Lucy Boston, the author of the books, as well as several other works for children and adults, and two sparkling memoirs, was born in Lancashire in 1892, the youngest of six children. Her father died when she was quite young. "I was said to be strikingly like him, though I can't see it in photos, or in the very unappealing portrait of him as Mayor that confronted all my youth," wrote Lucy in Perverse and Foolish, the record of her earliest years. "It was a monstrous picture, painted by a cripple (doubtless because he was a Wesleyan as we all were) with his feet." Her parents were ardently religious, and bible readings and prayers were a daily occurrence. On his return from the Holy Land, her father had turned his drawing room into "perhaps such a room as Joseph of Arimathea might have had", with a frieze depicting the journey from Jerusalem to Jericho, brass lanterns with glass oil-containers "shaped like udders... such as might have hung in Solomon's temple", wooden arcades and recesses, and brass bowls and jugs. "This unexpected room did not look at all like a Kardomah Cafe as you might perhaps think," wrote Lucy drily. "It looked like a gentleman's enthusiastic and satisfied near- lunacy."

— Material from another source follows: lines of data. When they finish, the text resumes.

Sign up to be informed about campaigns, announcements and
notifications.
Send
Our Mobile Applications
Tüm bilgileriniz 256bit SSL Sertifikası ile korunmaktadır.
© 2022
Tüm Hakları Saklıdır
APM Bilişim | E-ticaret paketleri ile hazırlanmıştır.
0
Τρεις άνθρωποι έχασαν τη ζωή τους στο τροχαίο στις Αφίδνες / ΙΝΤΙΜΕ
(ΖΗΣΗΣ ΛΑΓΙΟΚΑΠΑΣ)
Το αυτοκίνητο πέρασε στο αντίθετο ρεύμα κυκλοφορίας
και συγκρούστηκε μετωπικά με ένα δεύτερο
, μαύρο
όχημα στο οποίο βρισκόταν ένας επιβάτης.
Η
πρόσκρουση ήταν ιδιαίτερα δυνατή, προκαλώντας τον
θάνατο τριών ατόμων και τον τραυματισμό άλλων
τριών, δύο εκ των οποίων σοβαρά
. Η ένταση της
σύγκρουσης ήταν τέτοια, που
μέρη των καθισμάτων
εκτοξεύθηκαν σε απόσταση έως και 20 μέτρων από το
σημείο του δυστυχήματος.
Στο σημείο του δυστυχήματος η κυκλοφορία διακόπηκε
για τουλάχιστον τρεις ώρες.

Judging from photographs, the Wood children divided into two physical types: the fair ones, plain Mary and Phil, who wore cascading Fauntleroy curls; and the dark haired ones, with sloe- black eyes, into which category Lucy most definitely fell, with her indomitable chin and piercing gaze. Looking at photographs of her as a child, it's hard not to think that she was always somehow practising to be an old lady.

In his adventures, Tolly is abetted by the mysterious and wise figure of his great-grandmother, Mrs Oldknow, who is immeasurably aged yet somehow the best company a boy could wish for. In her survey of literature for children, Boys And Girls Forever, Alison Lurie comments that whereas adults and experts approve stories which contain a "Wise and Good Grown- up", children would much rather have adult villains and children who fend for themselves. Nevertheless, The Children of Green Knowe works so well because Mrs Oldknow is a benign but often absent figure. Tolly's adventures are his own, but Great-Grandmother is on hand to solve riddles and offer gentle support and comfort. Just as well, when the questions posed by the house turn out to be so complicated.